ショパン国際コンクール、1次予選で初めて進藤実優さんの演奏を聴いた時に妙に気になった指の動作。エチュード演奏時は、鍵盤に掴みかかるのではと思えるような指の動きに違和感を感じました。時には、指をそろえず一本指を立ててポーンと鍵盤を鳴らす。
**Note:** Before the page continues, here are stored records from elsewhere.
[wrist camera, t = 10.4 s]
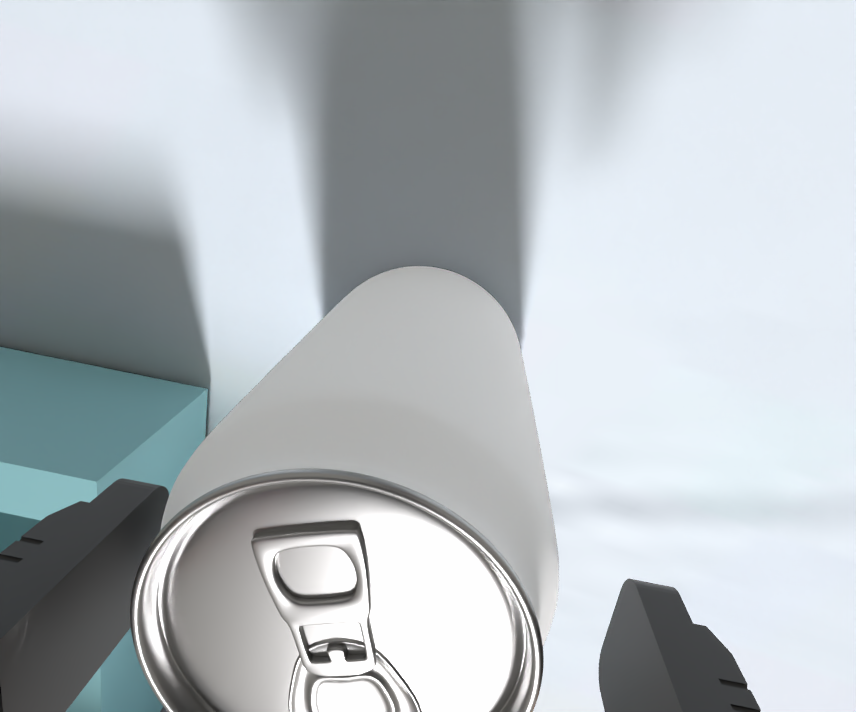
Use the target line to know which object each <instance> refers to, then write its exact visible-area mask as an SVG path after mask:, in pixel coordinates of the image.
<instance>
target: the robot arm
mask: <svg viewBox="0 0 856 712" xmlns="http://www.w3.org/2000/svg"><path fill="white" fill-rule="evenodd" d="M168 498H169V492H168V489H167V488H166V487H165V486H160V485H155V484H150V483H145V482H140V481H135V480H130V479H125V478H121V479H118V480H116V481H115V482H113V483H112V484H111V485H110V486H109V487H108V488H106V489H105V490H104V491H103V492H102V493H100V494H99V495H98V496H97V497H96V498H94V499H93V500H92V501H91V502H90V503H89V502H84V501H79V502H77V503H75V504H73V505H70V506H68V507H66V508H64V509H61V510H59V511H57V512H55V513H52V514H50V515H48V516H46V517H45V518H44V519H42V520H41V521H40V522H39V523H37V524H36V525H35V526H34V527H32V528H31V529H30V530H29V531H27V532H26V533H25V534H23V535H22V536H21V539H20V541H15V542H13V543H12V544H11V545H10V546H8V547H7V548H6V549H4V550H3V551H2V552H1V553H0V712H66V710H67V709H68V708H69V707H70V705H71V704H72V703H73V701H74V700H75V699H76V698H77V696H78V695H79V694H80V692H81V691H82V690H83V688H84V687H85V686H86V685H87V683H88V682H89V681H90V679H91V678H92V677H93V676H94V674H95V673H96V672H97V670H98V669H99V668H100V666H101V665H102V664H103V663H104V661H105V660H106V659H107V657H108V656H109V655H110V654H111V652H112V651H113V650H114V648H115V647H116V646H117V645H118V643H119V642H120V641H121V639H122V638H123V637H124V635H125V634H126V633H127V632H128V630H129V629H130V628H131V624H130V604H131V595H132V588H133V584H134V580H135V577H136V573H137V571H138V568H139V565H140V563H141V561H142V558H143V556H144V554H145V553H146V551H147V549H148V547H149V546H150V544H151V543H152V541H153V540H154V538H155V537H156V535H157V534H158V533H159V532H160V530H161V524H162V519H163V514H164V511H165V507H166V504H167V501H168ZM599 685H600V692H601V696H602V701H603V705H604V709H605V712H760V711H761V710H760V708H759V706H758V704H757V702H756V700H755V698H754V696H753V694H752V692H751V690H748V689H747V683H746V681H745V679H744V677H743V675H742V673H741V671H740V669H739V667H738V665H737V663H736V661H735V659H734V657H733V655H732V654H731V653H730V652H729V650H728V649H727V648H726V647H725V646H724V645H723V644H722V643H721V642H720V641H719V640H718V639H717V638H716V636H715V635H714V634H713V633H712V632H711V631H710V630H709V629H708V628H707V627H706V626H702V625H697V624H693V623H692V620H691V618H690V616H689V614H688V612H687V610H686V607H685V605H684V603H683V601H682V599H681V597H680V595H679V593H678V591H677V590H676V589H675V588H673V587H669V586H664V585H658V584H653V583H648V582H643V581H638V580H633V579H627V580H626V581H625V582H624V584H623V586H622V588H621V591H620V594H619V597H618V600H617V603H616V606H615V609H614V612H613V615H612V618H611V621H610V624H609V627H608V630H607V633H606V637H605V640H604V643H603V646H602V649H601V654H600V660H599Z"/></svg>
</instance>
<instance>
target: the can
mask: <svg viewBox="0 0 856 712" xmlns="http://www.w3.org/2000/svg"><path fill="white" fill-rule="evenodd" d="M558 592H559V558H558V549H557V541H556V534H555V527H554V521H553V515H552V509H551V504H550V498H549V492H548V487H547V481H546V476H545V470H544V465H543V460H542V454H541V449H540V444H539V438H538V433H537V428H536V423H535V417H534V412H533V407H532V402H531V397H530V392H529V387H528V382H527V377H526V372H525V367H524V362H523V357H522V353H521V348H520V344H519V341H518V337H517V334H516V332H515V329H514V327H513V325H512V323H511V321H510V319H509V317H508V315H507V314H506V312H505V311H504V309H503V308H502V307H501V305H500V304H499V303H498V302H497V301H496V299H495V298H494V297H493V296H492V295H491V294H489V293H488V292H487V291H486V290H485V289H484V288H482V287H481V286H480V285H478V284H477V283H475V282H473V281H472V280H470V279H468V278H466V277H464V276H462V275H460V274H457V273H455V272H452V271H449V270H445V269H441V268H436V267H428V266H409V267H402V268H396V269H392V270H389V271H386V272H383V273H380V274H378V275H376V276H374V277H372V278H370V279H368V280H366V281H365V282H363V283H362V284H360V285H359V286H357V287H356V288H355V289H354V290H352V291H351V292H350V293H349V294H348V295H347V296H346V297H345V298H344V299H342V300H341V301H340V302H339V303H338V304H337V305H336V306H335V307H334V308H333V309H332V310H331V311H330V312H329V313H328V314H327V315H326V316H325V317H324V318H323V319H322V320H321V321H320V322H319V323H318V324H317V325H316V326H315V327H314V328H313V329H312V330H311V331H310V332H309V333H308V334H307V335H306V336H305V337H304V338H303V339H302V340H301V341H300V342H299V343H298V344H297V345H296V346H295V347H294V348H293V349H292V350H291V351H290V352H289V353H288V354H287V355H286V356H285V357H284V358H283V359H282V360H281V361H280V362H279V363H278V364H277V365H276V366H275V367H274V368H273V369H272V370H271V371H270V372H269V373H268V374H267V375H266V376H265V377H264V378H263V379H262V380H261V381H260V382H259V383H258V384H257V385H256V386H255V387H254V388H253V389H252V390H251V391H250V392H249V393H248V394H247V395H246V396H245V397H244V398H243V399H242V400H241V401H240V402H239V403H238V404H237V405H236V406H235V407H234V408H233V409H232V410H231V412H230V413H229V414H228V415H227V416H226V417H225V418H224V419H223V420H222V421H221V422H220V423H219V424H218V425H217V426H216V427H215V428H214V429H213V431H212V432H211V433H210V434H209V435H208V436H207V437H206V438H205V439H204V441H203V442H202V443H201V444H200V445H199V446H198V448H197V449H196V450H195V452H194V453H193V454H192V456H191V457H190V459H189V460H188V461H187V463H186V464H185V466H184V467H183V469H182V470H181V472H180V474H179V475H178V477H177V479H176V481H175V483H174V485H173V487H172V490H171V492H170V495H169V498H168V501H167V504H166V507H165V511H164V514H163V519H162V524H161V530H160V532H159V533H158V534H157V535H156V537H155V538H154V540H153V541H152V543H151V544H150V546H149V547H148V549H147V551H146V553H145V554H144V556H143V558H142V561H141V563H140V565H139V568H138V571H137V573H136V577H135V580H134V584H133V588H132V595H131V604H130V624H131V632H132V639H133V643H134V647H135V651H136V655H137V658H138V661H139V663H140V666H141V669H142V671H143V673H144V675H145V677H146V679H147V681H148V683H149V685H150V687H151V689H152V690H153V692H154V694H155V695H156V697H157V698H158V700H159V701H160V703H161V704H162V705H163V707H164V708H165V709H166V711H167V712H533V709H534V707H535V704H536V701H537V698H538V695H539V691H540V687H541V682H542V675H543V645H544V643H545V641H546V638H547V636H548V633H549V631H550V628H551V625H552V621H553V618H554V615H555V610H556V606H557V600H558Z"/></svg>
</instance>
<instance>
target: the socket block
mask: <svg viewBox="0 0 856 712" xmlns="http://www.w3.org/2000/svg"><path fill="white" fill-rule="evenodd" d="M207 394H208V389H206V388H201V387H196V386H191V385H186V384H181V383H176V382H171V381H167V380H162V379H157V378H152V377H147V376H142V375H137V374H132V373H127V372H122V371H117V370H112V369H107V368H102V367H98V366H93V365H88V364H83V363H78V362H73V361H68V360H63V359H58V358H53V357H48V356H43V355H38V354H33V353H29V352H24V351H19V350H14V349H9V348H4V347H0V553H1V552H2V551H3V550H4V549H6V548H7V547H8V546H10V545H11V544H12V543H13V542H15V541H20V539H21V536H22V535H23V534H25V533H26V532H27V531H29V530H30V529H31V528H32V527H34V526H35V525H36V524H37V523H39V522H40V521H41V520H42V519H44V518H45V517H46V516H48V515H50V514H52V513H55V512H57V511H59V510H61V509H64V508H66V507H68V506H70V505H73V504H75V503H77V502H79V501H84V502H89V503H90V502H91V501H92V500H93V499H94V498H96V497H97V496H98V495H99V494H100V493H102V492H103V491H104V490H105V489H106V488H108V487H109V486H110V485H111V484H112V483H113V482H115V481H116V480H118V479H121V478H125V479H130V480H135V481H140V482H145V483H150V484H155V485H160V486H165V487H166V488H167V489H168V492H169V495H170V492H171V490H172V487H173V485H174V483H175V481H176V479H177V477H178V475H179V474H180V472H181V470H182V469H183V467H184V466H185V464H186V463H187V461H188V460H189V459H190V457H191V456H192V454H193V453H194V452H195V450H196V449H197V448H198V446H199V445H200V444H201V443H202V442H203V441H204V439H205V433H206V414H207ZM162 708H163V705H162V704H161V703H160V701H159V700H158V698H157V697H156V695H155V694H154V692H153V690H152V689H151V687H150V685H149V683H148V681H147V679H146V677H145V675H144V673H143V671H142V669H141V666H140V663H139V661H138V658H137V655H136V651H135V647H134V643H133V639H132V632H131V628H130V629H129V630H128V632H127V633H126V634H125V635H124V637H123V638H122V639H121V641H120V642H119V643H118V645H117V646H116V647H115V648H114V650H113V651H112V652H111V654H110V655H109V656H108V657H107V659H106V660H105V661H104V663H103V664H102V665H101V666H100V668H99V669H98V670H97V672H96V673H95V674H94V676H93V677H92V678H91V679H90V681H89V682H88V683H87V685H86V686H85V687H84V688H83V690H82V691H81V692H80V694H79V695H78V696H77V698H76V699H75V700H74V701H73V703H72V704H71V705H70V707H69V708H68V709H67V710H66V712H160V711H161V710H162Z"/></svg>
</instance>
2次予選の時になって気付きました。進藤さんは、決して鍵盤の上にを指を置いておかない。音を鳴らしたら、指をすぐに離して、手を上に上げる。鳴らす必要のない鍵盤には触らない。そうすることで、隣の鍵盤に指が引っ掛かることもなく、音が正確にきれいに響いてくる。
指先まで「全集中」の弾き方なのですね。
本日14日(木)の20:20に、進藤実優さんの3次予選 (Stage III)の演奏が始まりました。
演奏曲は、
1. マズルカ Op.17の4曲
2. マズルカ風ロンド へ長調 Op.5
3. ピアノソナタ第3番 ロ短調 Op.58
1楽章 アレグロ・マエストーゾ
2楽章 スケルツォ
3楽章 ラルゴ
4楽章 フィナーレ・プレスト・マ・ノン・タント
マズルカは、自然に体がリズムに乗っていた様子でしたので、楽しんで弾いていたのかもしれません。
ピアノソナタ第3番の3楽章のラルゴ、進藤さんは見事に歌いあげていました。情感豊かで心を打たれました。とても19歳と思えない表現力です。
ソナタ第3番は、ショパンが、父親が亡くなったことを知り、悲しみに暮れ精神的に落ち込んでしまい、その後ジョルジュ・サンドの家に住むことになったことで回復に向かい、この曲を書いたと言われています。
悲しみから喜びに移り変わる心情を、進藤さん独自の解釈で描いたのでないでしょうか。